The cheap and dirty way to unlock CPU's during that time period was to use a graphite pencil across a unfinished path. I think it was pin 14 or 23 on the board. Very nasty problems with Slot 1 cpus.
Om, nomnomnom...
You don't understand. All companies, AMD and Nvidia manufacture certain chips. Each chip has certain failure rates. When certain amount of cores fails, they are switched off in software and sold for less.
AMD does this. Nvidia does this. Pretty much everyone making complex chips does this. It's massively uneconomical to throw away an entire chip over partial failures.
Andy Ritger at Nvidia is already in talks with Ben Skeggs and Martin Peres with Nouveau. They're are going to hash out the details at XDC2014. The impact for Nouveau is in the packaging and distribution parts of the cycle, not development. Also, it was Nvidia who reached out to Nouveau, not the other way around. Nvidia has their reasons for doing this, but it's not an anti FOSS thing. It's more likely one of the more sane reasons posted above.
So everyone just relax their sphincters a bit....
You aren't understanding. Since it was explained fairly clearly, I'd guess you don't want to understand. But I'll try again anyway.
These chips are broken. So they are sold cheap. You don't want to pay full price for seconds. Before they sell them, they use software to set the broken parts as not working. Some of them aren't broken enough that you'll immediately notice, but that doesn't mean they aren't broken.
Usually the breaks are only in one area. Some die didn't burn properly, or traces weren't properly laid down. Whatever. So that area is sealed off. The manufacturer doesn't do a detailed investigation of exactly what's broken, just one that's good enough so they can figure out what needs to be sealed off to have a working chip. Then the sell the working chip (with reduced functionality) for a much cheaper price.
So if you don't need the full functions of the chip, you can buy the cheaper, reduced functionality, model at a cheaper price.
IC manufacturers have been doing this since the i8086, or maybe the i80186. (Intel was the first one I ever heard of doing it.)
This is a deal for those who don't need the functionality of the full model.

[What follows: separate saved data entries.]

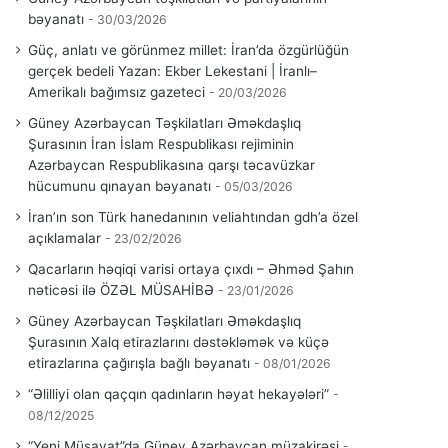
bəyanatı
30/03/2026
Güç, anlatı ve görünmez millet: İran’da özgürlüğün
gerçek bedeli Yazan: Ekber Lekestani | İranlı–
Amerikalı bağımsız gazeteci
20/03/2026
Güney Azərbaycan Təşkilatları Əməkdaşlıq
Şurasının İran İslam Respublikası rejiminin
Azərbaycan Respublikasına qarşı təcavüzkar
hücumunu qınayan bəyanatı
05/03/2026
İran’ın son Türk hanedanının veliahtından gdh’a özel
açıklamalar
23/02/2026
Qacarların həqiqi varisi ortaya çıxdı – Əhməd Şahın
nəticəsi ilə ÖZƏL MÜSAHİBƏ
23/01/2026
Güney Azərbaycan Təşkilatları Əməkdaşlıq
Şurasının Xalq etirazlarını dəstəkləmək və küçə
etirazlarına çağırışla bağlı bəyanatı
08/01/2026
“Əlilliyi olan qaçqın qadınların həyat hekayələri”
08/12/2025
“Yeni Müsavat”da Güney Azərbaycan müzakirəsi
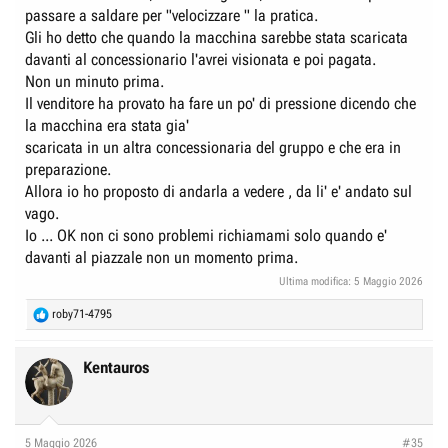
passare a saldare per "velocizzare " la pratica.
Gli ho detto che quando la macchina sarebbe stata scaricata
davanti al concessionario l'avrei visionata e poi pagata.
Non un minuto prima.
Il venditore ha provato ha fare un po' di pressione dicendo che
la macchina era stata gia'
scaricata in un altra concessionaria del gruppo e che era in
preparazione.
Allora io ho proposto di andarla a vedere , da li' e' andato sul
vago.
Io ... OK non ci sono problemi richiamami solo quando e'
davanti al piazzale non un momento prima.
Ultima modifica:
5 Maggio 2026
R
roby71-4795
e
a
c
Kentauros
t
i
o
n
5 Maggio 2026
#35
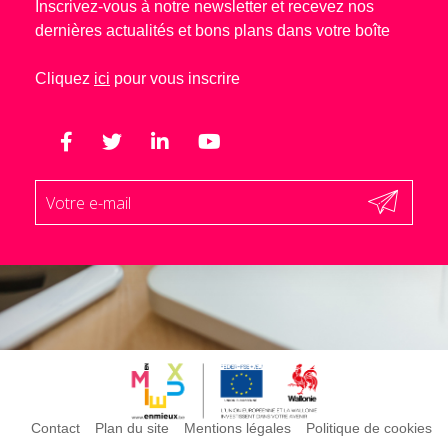
Inscrivez-vous à notre newsletter et recevez nos
dernières actualités et bons plans dans votre boîte
Cliquez
ici
pour vous inscrire
Contact
Plan du site
Mentions légales
Politique de cookies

It also cuts the prices for those that do, as selling the seconds defrays some of the cost of manufacturing.
Those who are removing the imposed limits and selling the seconds as if they were first quality are the ones who are cheating the customers. They are also impugning the name of the original manufacturer.

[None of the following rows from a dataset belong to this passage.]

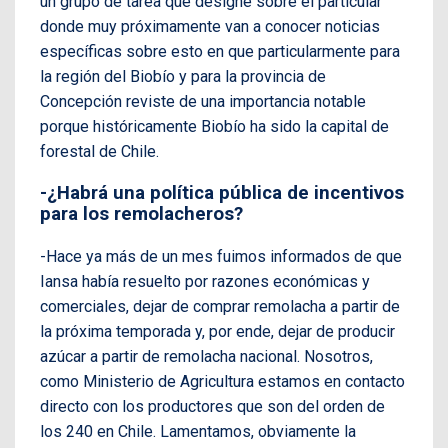
un grupo de tarea que designé sobre el particular
donde muy próximamente van a conocer noticias
específicas sobre esto en que particularmente para
la región del Biobío y para la provincia de
Concepción reviste de una importancia notable
porque históricamente Biobío ha sido la capital de
forestal de Chile.
-¿Habrá una política pública de incentivos
para los remolacheros?
-Hace ya más de un mes fuimos informados de que
Iansa había resuelto por razones económicas y
comerciales, dejar de comprar remolacha a partir de
la próxima temporada y, por ende, dejar de producir
azúcar a partir de remolacha nacional. Nosotros,
como Ministerio de Agricultura estamos en contacto
directo con los productores que son del orden de
los 240 en Chile. Lamentamos, obviamente la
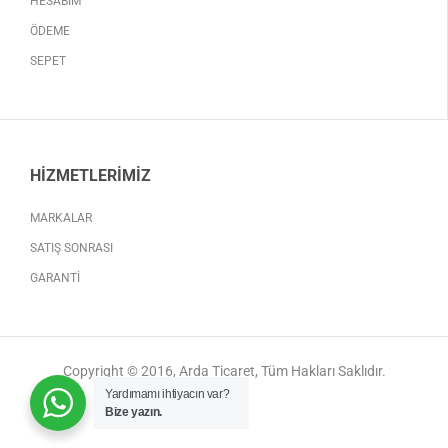
HESABIM
ÖDEME
SEPET
HIZMETLERIMIZ
MARKALAR
SATIŞ SONRASI
GARANTI
Copyright © 2016, Arda Ticaret, Tüm Hakları Saklıdır.
Yardımamı ihtiyacın var?
Bize yazın.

I think we've pushed this "anyone can grow up to be president" thing too far.
all of them, this is how binning works.
https://en.wikipedia.org/wiki/Product_binning
Chips are designed for the max freq of the specification. If they fail that spec, they are retested at a lower spec, and if they pass that spec, they are sold at that frequency. Why else do you find many diffrent chips in the same family run at diffrent speeds?
Many times the chip is %100 capable of running at faster speeds, but they had too much of the higher bin, and not enough of the lower bin.
But yes, taking a chip that didn't pass a higher speed, flashing it to the firmware of its faster/more capable cousin, and then selling it as such is ripping people off.